My battle with Errbit performance is over for the time being. This concludes an effort I began in June to improve throughput on error inserts and error searching as the database grows over time. If you’re interested in reading about the effort leading up to this point, here are the related posts:

The short version of the story is that I tried all kinds of ideas, but failed to notice the actual improvements due to an issue with the special purpose test rig I created specifically for measuring these improvements. Once I found and fixed the test rig issue, it was clear that my efforts had paid off. Unfortunately, it was not clear which ones had the biggest impact because I had hoped this final post would be an evidence-based exploration into where the performance issues lived.

Instead, I only have evidence that the sum total of my effort lead to a real and measurable performance impact and I can speculate as to where the largest gains were had.

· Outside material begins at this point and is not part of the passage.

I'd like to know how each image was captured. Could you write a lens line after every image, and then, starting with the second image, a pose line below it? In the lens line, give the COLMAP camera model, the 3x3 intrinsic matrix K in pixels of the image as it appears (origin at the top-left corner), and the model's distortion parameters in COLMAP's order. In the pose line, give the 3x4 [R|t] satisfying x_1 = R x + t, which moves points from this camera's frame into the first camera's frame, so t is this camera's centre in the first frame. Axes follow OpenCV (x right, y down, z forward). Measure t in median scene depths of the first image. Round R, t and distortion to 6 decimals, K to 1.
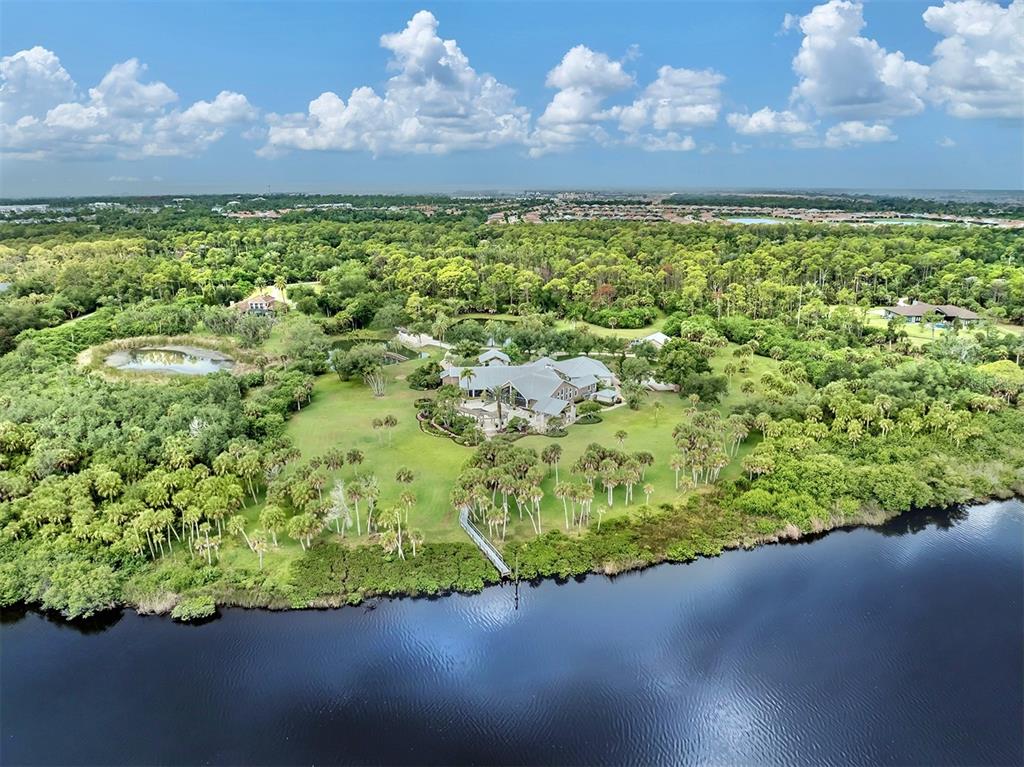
lens RADIAL K [[723.8, 0, 513.1], [0, 723.8, 386.0], [0, 0, 1]] dist [-0.061166, 0.035515]
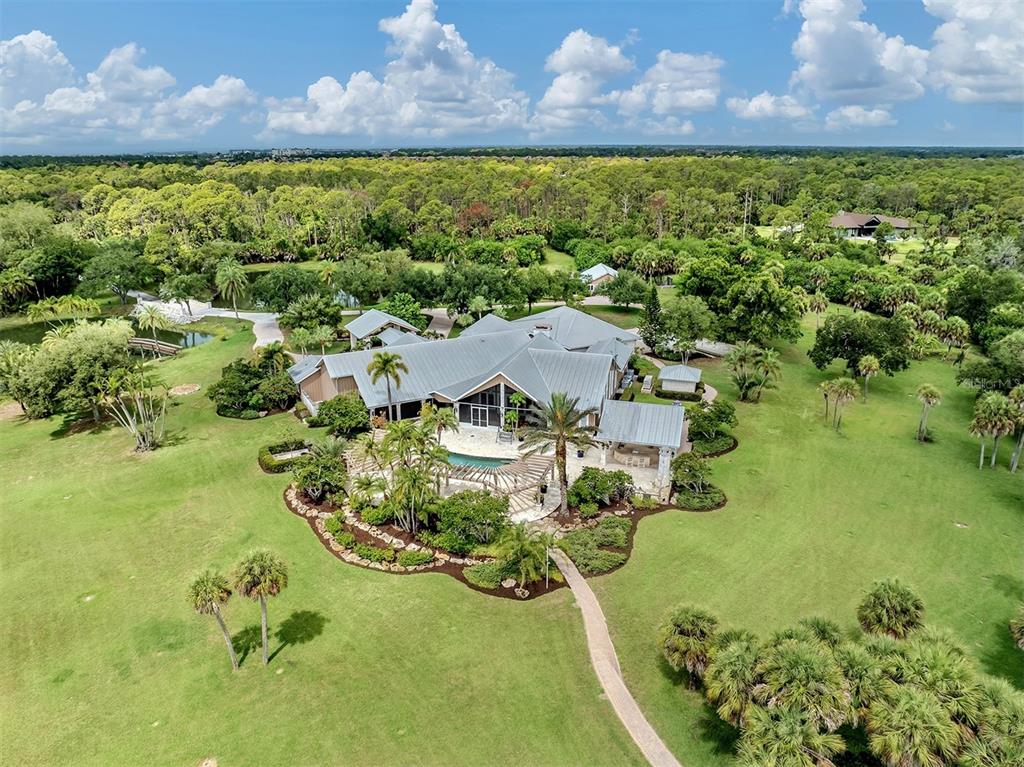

But first, let’s look at the overall impact in the two areas where we have data, starting with error insertion:

My best guess as to why we’re seeing this improvement is twofold. First, the number of mongo queries required to insert an error are down to a minimum of five rather than a minimum of nine. Secondly, inserting an error no longer requires instantiating a Mongoid document for every line in the backtrace. In fact, the model representing a backtrace line no longer exists at all. There could be other explanations, but I’m satisfied with the results as they are. Although I’d like to know where the improvements came from, I’m not inclined to spend the time to figure it out at this point.

Next, we’ll look at error searching:

This is exactly the kind of result I was looking for. What began as seemingly linear performance degradation now looks a lot more like constant time. It isn’t actually that good, but the performance degradation between zero and 100k records is barely perceptible.

I’m convinced the meat of this improvement came from switching to mongo’s built-in full-text search mechanism. It makes sense that using mongo’s full-text search implementation would be much more performant than doing a multi-index string search.

Hopefully our users will notice and appreciate these performance gains. Keep in mind, the results shown above ran with a single thread and a single process. Depending on your hardware, you should get better throughput in a real deployment by running multiple processes and hopefully multiple threads in the future.